AutiSpot is aimed at being one integrated stop for the autistic community. A cumulative platform to detect Autism via Machine Learning & Neural Networks also providing several functionalities such as; personalized communication boards to help develop cognitive abilities in children, a Social networking platform to connect the 'ASD'.Autism Spectrum Disorder community and much more.
As a research assistant, at Muffakham College of Engineering & Technology, I worked under the guidance of professor Dr. Syed Shabbeer Ahmad to conduct a research on detecting ASD in toddlers before it's onset, and curating innovative approaches to improve their cognitive performance using Neural Networks and Deep Learning. We completed the study, developed a prototype and presented the research at the 2022 Second International Conference on Artificial Intelligence and Smart Energy (ICAIS), now published at IEEE. We were awarded the Most Innovative Major Project of the CS Dept. MJCET for our contributions.
Key-Feature Breakdown:
◦ Autism Detection Using Machine Learning
◦ Autism Prognosis using Neural Networks:
◦ Personalized Communication Boards
◦ Automated Todos
◦ Social Networking Platform
Technologies Used:
◦ JavScipt, Python
◦ MySQL, Flask
◦ NLP, OpenCV, Convolutional Neural Networks (VGG19) & Supervised Learning Techniques (Random Forest, Decision Trees etc.)
◦ HTML, CSS, AngularJS
Autism Detection Using ML & CNN
Upon performing exploratory data analysis and feature
engineering on raw data, three supervised machine learning
algorithms namely logistic regression, decision tree and k
nearest neighbour are used to classify data for diagnosis. The
users are required to fill a checklist consisting of a set of
questions based on behavioural, health, and hereditary
parameters. A report is generated to display the results based
on the predictions.
Additionally, The VGG19 model is imported from tensorflow keras
in addition to the pre-trained weights on the ImageNet dataset
to perform feature extraction, fine-tuning and predictions on
the provided dataset. The hyperparameter (epochs) that
explicates the number of occurrences that the learning
algorithm runs through the dataset is performed in ten
iterations. The system expects the end user to upload an image
and based on the analysis provided by the CNN model, the
system projects the result of the person being autistic or not.
Personalized Communication Boards
The module that lets users select boards, hear sounds
and words pronounced aloud that can help them verbally
communicate their needs. This kind of distinction of words
and frequently communicated gestures are provided through
this module which helps the autistic people overcome their
most noticeable barrier of communication. This module also
provides the functionality to utilize the personalized
communication boards provided with filters to help them
convey their thoughts by simply tapping on the cards to
generate sentences. In order to generate the speech,
synthesis service which regulates the creation of speech using
textual content provided, the following interfaces of the Web
Speech API is used.
Some of the methods used include: speak(), pause(), resume(), and getVoices()
Automated Todos
The primary objective associated with this module is
to facilitate users via an intuitive user interface to organize,
prioritize daily tasks and reinforce them by enhancing these
abilities. The system is devised using flask and a MYSQL
database to store tasks, and users are provided with a list of
frequently performed activities. The users can also add tasks,
mark them as complete or incomplete as well as view the total
tasks to be performed in a day, ones that have been performed
and tasks yet to be completed. The tasks can also be deleted
once no longer required or can be recursively used just by
updating the status of the to-do for the day. In order to make the tasks visually comprehensible,
images and other interactive features are included.
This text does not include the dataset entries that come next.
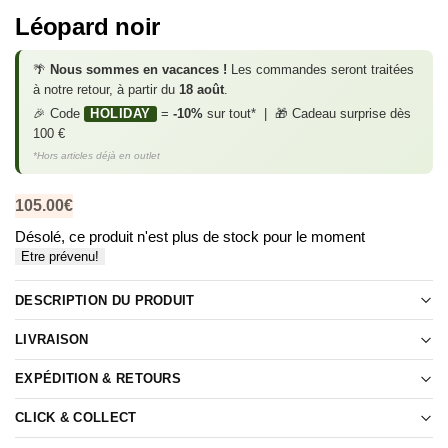
Léopard noir
🌴
Nous sommes en vacances !
Les commandes seront traitées
à notre retour, à partir du
18 août
.
🎉 Code
HOLIDAY
=
-10%
sur tout* | 🎁 Cadeau surprise dès
100 €
*Hors articles déjà en outlet
105.00
€
Désolé, ce produit n'est plus de stock pour le moment
Etre prévenu!
DESCRIPTION DU PRODUIT
LIVRAISON
EXPÉDITION & RETOURS
CLICK & COLLECT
Social Networking Platform
People in the autism spectrum often feel overwhelmed during
interactions. This feature emphasises on facilitating them by
augmenting their participation in the community, enhancing
their social skills and by providing a platform to display their
talents. The system is developed using the SQLAlchemy
Toolkit extension provided by Flask which is an object
relational mapper that maps object parameters to the
underlying database table structure and converts function calls
to SQL statements implicitly. Features include add posts,
like/dislike posts, bookmark, comment, view later, search posts by name or tags, create personal profiles, etc.